(Images with bounding boxes)
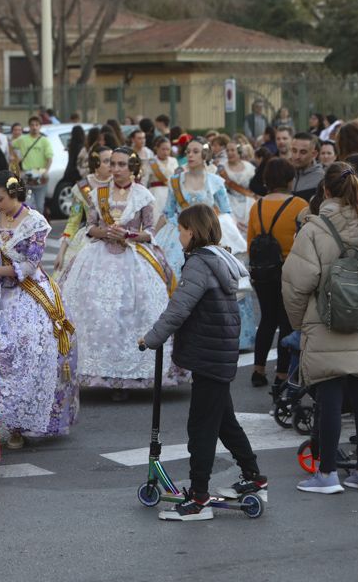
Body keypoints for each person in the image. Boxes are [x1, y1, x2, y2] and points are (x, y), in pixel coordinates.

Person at [141, 204, 266, 521]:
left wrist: (151, 338)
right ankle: (254, 477)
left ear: (192, 231)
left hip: (210, 355)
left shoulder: (198, 264)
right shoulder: (218, 257)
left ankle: (198, 499)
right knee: (223, 421)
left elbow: (178, 308)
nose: (179, 234)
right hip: (219, 352)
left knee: (201, 428)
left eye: (182, 229)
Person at [284, 162, 358, 494]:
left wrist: (301, 324)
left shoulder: (314, 229)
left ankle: (326, 474)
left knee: (329, 397)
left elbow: (296, 284)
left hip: (324, 321)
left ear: (325, 190)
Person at [0, 172, 78, 449]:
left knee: (29, 350)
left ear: (15, 194)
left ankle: (24, 421)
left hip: (27, 292)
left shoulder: (36, 222)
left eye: (0, 198)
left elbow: (29, 266)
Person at [58, 147, 178, 401]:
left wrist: (127, 235)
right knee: (95, 311)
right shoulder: (98, 194)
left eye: (121, 164)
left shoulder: (143, 195)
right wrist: (105, 233)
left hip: (133, 258)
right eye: (112, 164)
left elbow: (149, 232)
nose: (115, 169)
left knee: (131, 312)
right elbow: (90, 226)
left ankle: (126, 376)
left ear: (133, 168)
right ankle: (98, 372)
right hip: (99, 256)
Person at [247, 158, 308, 388]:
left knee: (267, 319)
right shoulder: (299, 205)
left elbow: (251, 240)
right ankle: (282, 373)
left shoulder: (257, 206)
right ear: (290, 179)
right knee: (287, 321)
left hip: (262, 271)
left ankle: (258, 369)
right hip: (289, 270)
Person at [154, 139, 240, 277]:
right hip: (178, 233)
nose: (190, 155)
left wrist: (233, 232)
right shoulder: (175, 180)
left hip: (205, 234)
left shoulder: (215, 181)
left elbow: (226, 211)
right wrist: (153, 237)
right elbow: (167, 212)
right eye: (188, 151)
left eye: (195, 151)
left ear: (205, 154)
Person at [54, 145, 112, 275]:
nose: (111, 165)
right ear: (95, 163)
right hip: (89, 240)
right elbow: (73, 222)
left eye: (112, 161)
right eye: (106, 161)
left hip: (116, 238)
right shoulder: (81, 188)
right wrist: (61, 252)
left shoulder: (119, 184)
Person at [12, 116, 54, 215]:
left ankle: (39, 227)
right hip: (26, 176)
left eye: (37, 125)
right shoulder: (22, 139)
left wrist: (46, 171)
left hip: (40, 176)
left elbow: (50, 158)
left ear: (40, 127)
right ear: (29, 126)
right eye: (32, 125)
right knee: (26, 205)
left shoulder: (45, 141)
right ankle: (27, 227)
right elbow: (10, 145)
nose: (34, 127)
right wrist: (15, 160)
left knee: (40, 205)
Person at [142, 136, 178, 215]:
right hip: (156, 194)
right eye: (163, 149)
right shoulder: (151, 162)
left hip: (171, 192)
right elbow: (144, 181)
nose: (165, 152)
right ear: (157, 148)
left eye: (168, 149)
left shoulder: (174, 161)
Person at [289, 133, 324, 202]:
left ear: (314, 154)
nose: (297, 156)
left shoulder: (321, 179)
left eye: (303, 152)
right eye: (294, 151)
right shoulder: (285, 174)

What you should do ->
Print all data above verbatim, except pictures.

Problem solution ->
Body keypoints for each person in the image. Boxes are [x1, y1, x2, y2] and points are (x, y), in pixel coordinates.

Person at [141, 204, 266, 521]:
left wrist: (151, 338)
right ankle: (254, 477)
left ear: (192, 231)
left hip: (210, 355)
left shoulder: (198, 264)
right shoulder: (218, 257)
left ankle: (198, 499)
right knee: (223, 421)
left elbow: (178, 308)
nose: (179, 234)
right hip: (219, 352)
left knee: (201, 428)
left eye: (182, 229)
Person at [284, 162, 358, 494]:
left wrist: (301, 324)
left shoulder: (314, 229)
left ankle: (326, 474)
left knee: (329, 397)
left elbow: (296, 284)
left hip: (324, 321)
left ear: (325, 190)
Person at [0, 172, 78, 449]:
left knee: (29, 350)
left ear: (15, 194)
left ankle: (24, 421)
left hip: (27, 292)
left shoulder: (36, 222)
left eye: (0, 198)
left elbow: (29, 266)
Person at [58, 147, 178, 401]:
left wrist: (127, 235)
right knee: (95, 311)
right shoulder: (98, 194)
left eye: (121, 164)
left shoulder: (143, 195)
right wrist: (105, 233)
left hip: (133, 258)
right eye: (112, 164)
left elbow: (149, 232)
nose: (115, 169)
left knee: (131, 312)
right elbow: (90, 226)
left ankle: (126, 376)
left ear: (133, 168)
right ankle: (98, 372)
right hip: (99, 256)
Person at [247, 158, 308, 388]:
left knee: (267, 319)
right shoulder: (299, 205)
left elbow: (251, 240)
right ankle: (282, 373)
left shoulder: (257, 206)
right ear: (290, 179)
right knee: (287, 321)
left hip: (262, 271)
left ankle: (258, 369)
right hip: (289, 270)
Person at [154, 139, 240, 277]:
right hip: (178, 233)
nose: (190, 155)
left wrist: (233, 232)
right shoulder: (175, 180)
left hip: (205, 234)
left shoulder: (215, 181)
left elbow: (226, 211)
right wrist: (153, 237)
right elbow: (167, 212)
right eye: (188, 151)
left eye: (195, 151)
left ear: (205, 154)
Person at [54, 145, 112, 275]:
nose: (111, 165)
right ear: (95, 163)
right hip: (89, 240)
right elbow: (73, 222)
left eye: (112, 161)
right eye: (106, 161)
left hip: (116, 238)
right shoulder: (81, 188)
right wrist: (61, 252)
left shoulder: (119, 184)
Person at [12, 116, 54, 215]:
left ankle: (39, 227)
right hip: (26, 176)
left eye: (37, 125)
right shoulder: (22, 139)
left wrist: (46, 171)
left hip: (40, 176)
left elbow: (50, 158)
left ear: (40, 127)
right ear: (29, 126)
right eye: (32, 125)
right knee: (26, 205)
left shoulder: (45, 141)
right ankle: (27, 227)
right elbow: (10, 145)
nose: (34, 127)
right wrist: (15, 160)
left knee: (40, 205)
Person at [142, 136, 178, 215]:
right hip: (156, 194)
right eye: (163, 149)
right shoulder: (151, 162)
left hip: (171, 192)
right elbow: (144, 181)
nose: (165, 152)
right ear: (157, 148)
left eye: (168, 149)
left shoulder: (174, 161)
Person at [289, 133, 324, 202]:
left ear: (314, 154)
nose: (297, 156)
left shoulder: (321, 179)
left eye: (303, 152)
right eye: (294, 151)
right shoulder: (285, 174)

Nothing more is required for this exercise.